_DATA RECORDS_:
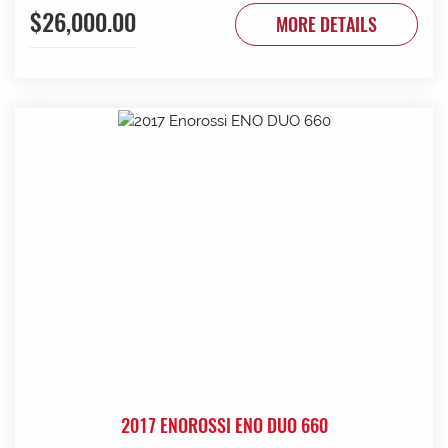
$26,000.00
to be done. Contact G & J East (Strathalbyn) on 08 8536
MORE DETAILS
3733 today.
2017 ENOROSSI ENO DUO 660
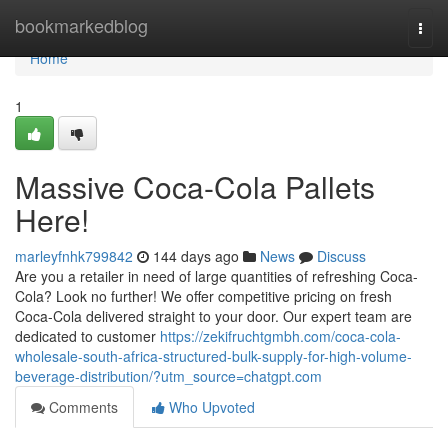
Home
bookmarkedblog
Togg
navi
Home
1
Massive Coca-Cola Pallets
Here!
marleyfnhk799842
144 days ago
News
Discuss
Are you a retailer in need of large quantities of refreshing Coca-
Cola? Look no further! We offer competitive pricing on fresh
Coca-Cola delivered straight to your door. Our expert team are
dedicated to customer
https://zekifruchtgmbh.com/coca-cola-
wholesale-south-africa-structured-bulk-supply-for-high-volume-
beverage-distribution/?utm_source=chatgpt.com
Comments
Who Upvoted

--

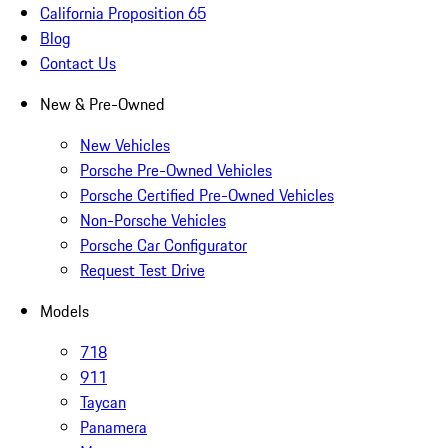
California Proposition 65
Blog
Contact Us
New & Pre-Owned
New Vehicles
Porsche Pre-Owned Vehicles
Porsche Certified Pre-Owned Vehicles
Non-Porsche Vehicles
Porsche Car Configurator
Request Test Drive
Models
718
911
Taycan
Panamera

==

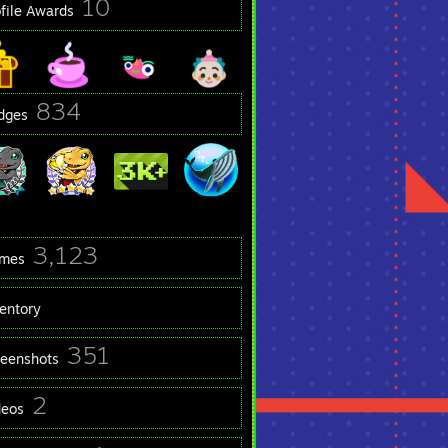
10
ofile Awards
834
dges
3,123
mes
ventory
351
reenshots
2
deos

_WHAT THE TASK ASKS_: Collect every line above that contains the word "Vehicles".

_FINISHED TASK_:
New Vehicles
Porsche Pre-Owned Vehicles
Porsche Certified Pre-Owned Vehicles
Non-Porsche Vehicles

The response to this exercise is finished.